Perubahan sosial, baik yang direncanakan
maupun yang tidak dapat dikategorikan ke dalam hal di atas yang pada intinya
adalah pengupayaan ke arah yang lebih baik dengan mencoba mereduksi dampak
negatif dari social change itu. Siklusnya dapat dicerna melalui adanya rekayasa
sosial (social engineering), rekontruksi sosial (social recontruction). Pada
tahap ini akan muncul sikap menerima (receive) ataupun berupaya menolaknya
(defence). Kemudian, dalam upaya menghindari bentrok budaya (paling tidak dalam
paradigma) pemikiran) maka pada saat itu dibutuhkan agen-agen perubahan (social
agent) sebagai media penyampai agenda perubahan itu. Apabila, perubahan itu
muncul sebagai yang tidak direncanakan, maka peran itu akan digantikan oleh
sosok atau figure yang dapat menjembatani perubahan yang sedang terjadi.
Dengan begitu,
perubahan yang sedang terjadi dan akan terjadi, maupun yang direncanakan
ataupun tidak (kurang) direncanakan tidak akan mengalami benturan kebudayaan
(peradaban) pada masyarakat kekinian. Justru dengan demikian, yang tengah
terjadi adalah pemerkayaan khasanah kebudayaan dan bukan pergeseran. Dengan
begitu, hipotesa kebudayaan selanjutnya adalah bahwa tidak akan pernah terjadi
pergeseran kebudayaan apalagi upaya meninggalkan budaya lokal itu yang meskipun
pada tataran performa seolah-olah kebudayaan itu telah bergeser atau ditinggalkan.
Perubahan yang demikian itu justru harus dimaknai sebagai upaya pemberdayaan
dan pemerkayaan kebudayaan itu sendiri sebagai system makna (system of
meaning). Trend Global membuat suatu hal yang tak dapat dielak dan dipungkiri
bahwa pola kehidupan manusia pada saat ini adalah bahwa manusia kini dihadapkan
pada situasi yang ambigu. Menolak dan menerima perubahan sosial sebagai dampak
kemajuan. Opsi untuk menolak dihantui oleh resistensi dari dalam diri pribadi
dan lingkungan yang secara phisikologis akan turut mempengaruhi penolakan itu.
Yaitu adanya ketakutan terhadap anggapan sebagai person yang primitif,
tradisional dan konvensional.
Sementara untuk
menerima perubahan itu juga menimbulkan benturan psikologis dimana seseorang
pelaku itu dicap sebagai orang yang kurang (tidak) menghargai kebudayaannya.

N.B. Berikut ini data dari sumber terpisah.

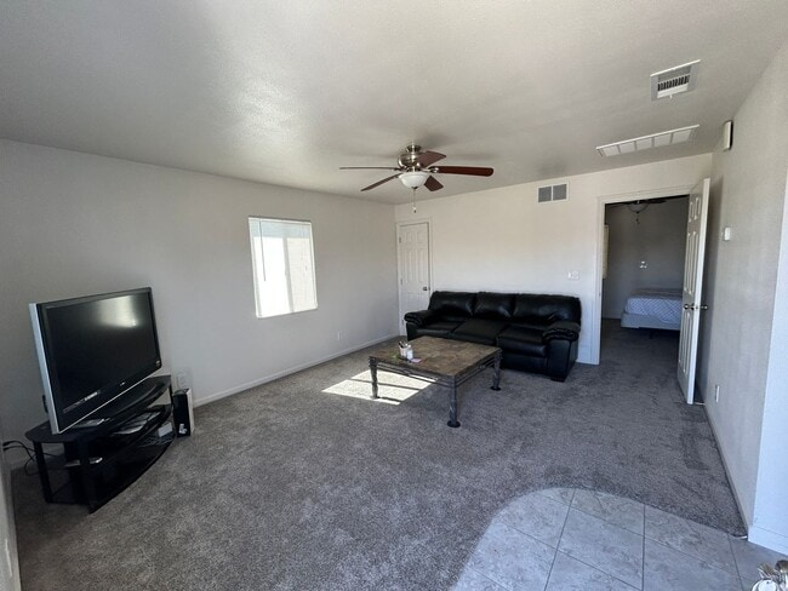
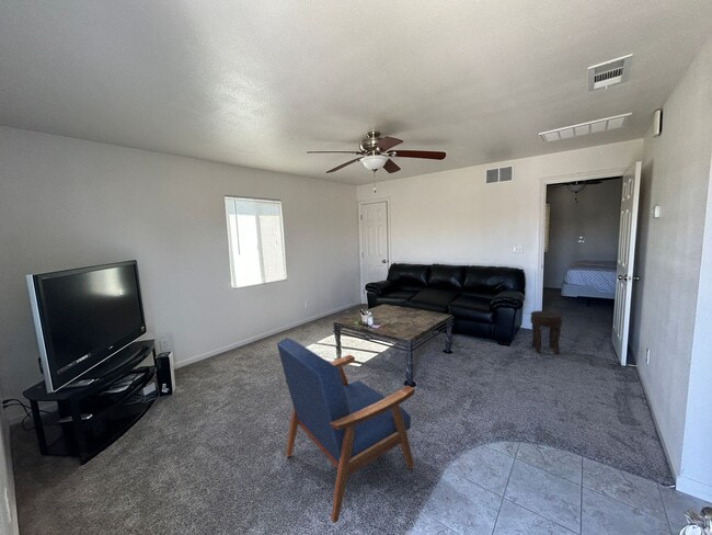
+ side table [529,310,563,355]
+ armchair [276,337,416,524]
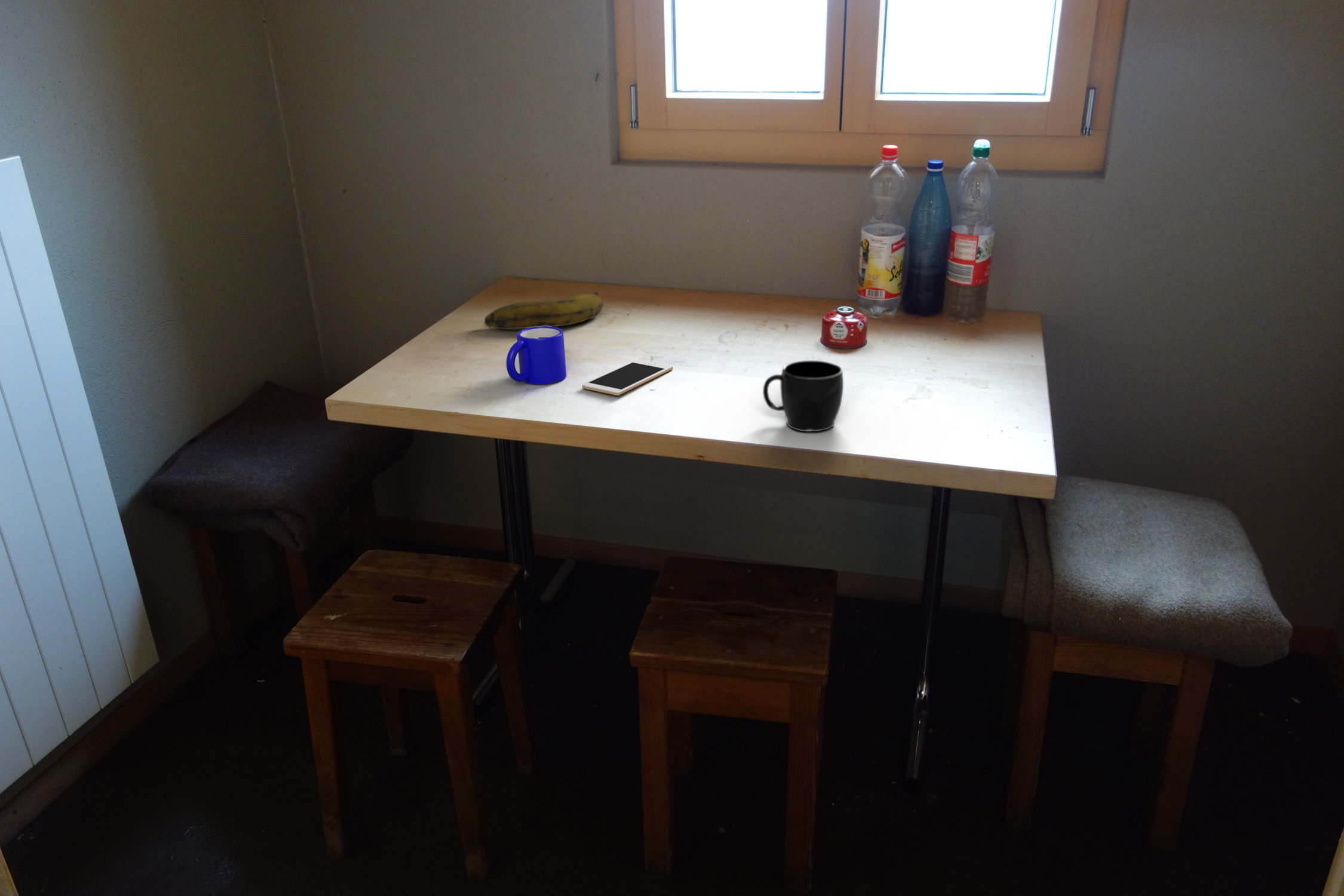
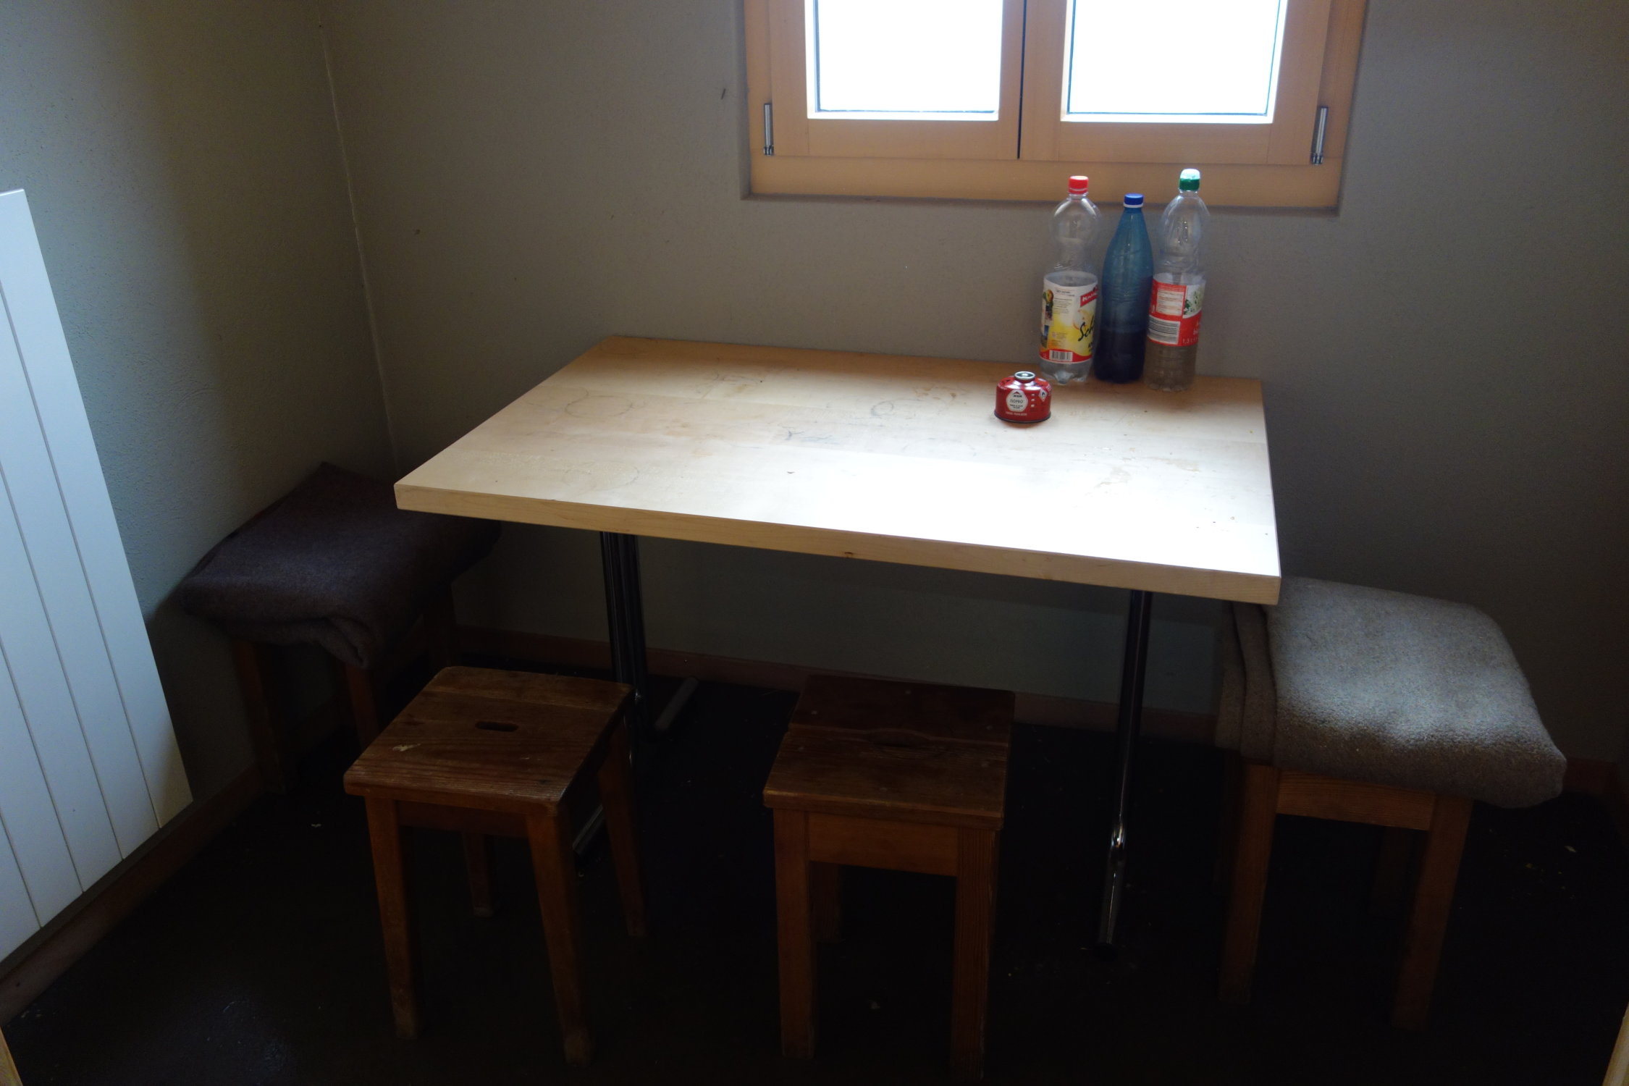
- mug [762,360,844,432]
- banana [484,290,603,330]
- mug [506,326,567,385]
- cell phone [582,359,674,396]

Situasi yang demikian itu adalah opsi yang begitu sulit untuk dapat diterima,
secara psikologis menjadi hambatan utama antara opsi menerima dan menolak. Akan
tetapi, kecenderungan yang terjadi adalah bahwa perubahan itu adalah suatu hal
yang tidak mungkin dapat dibatasi apalagi dihempaskan. Justru, kepiawaian kita
dalam menerjemahkan perubahan itu ke dalam diri kita sendiri, meresap dalam
diri kita, kemudian akan memancarkan aura perubahan terhadap sikap dan prilaku
kita. Dengan begitu, apakah hal yang demikian itu juga disebut telah merubah
kebudayaan? Tentu jawabnya adalah tidak. Perubahan yang terjadi dewasa ini
adalah kewajiban yang harus diterima, dan oleh sebab itu maka yang terjadi di
seputar perubahan itu adalah trend ataupun kecenderungan yang senantiasa
dimaknai.
Tantangan yang justru
dihadapi adalah sampai seberapa jauh kita mampu memadukan perubahan dengan
kebudayaan itu? Namun demikian, maksud utamanya adalah bukan dengan menolak
kebudayaan global yang sedang mendunia. Di sini dibutuhkan pemahaman dan
pengertian kita untuk menerjemahkan perubahan itu sehingga tidak menimbulkan
distorsi bagi kepribadian dan kebudayaan yang menggejala. Kekuatannya justru
terletak pada diri kita sendiri bahwa apa yang akan kita ambil dan maknai dari
perubahan itu, dan seberapa mampukah kita menerjemahkannya ke dalam kebudayaan
kita. Apakah seorang Batak yang modern adalah orang yang tidak (lagi)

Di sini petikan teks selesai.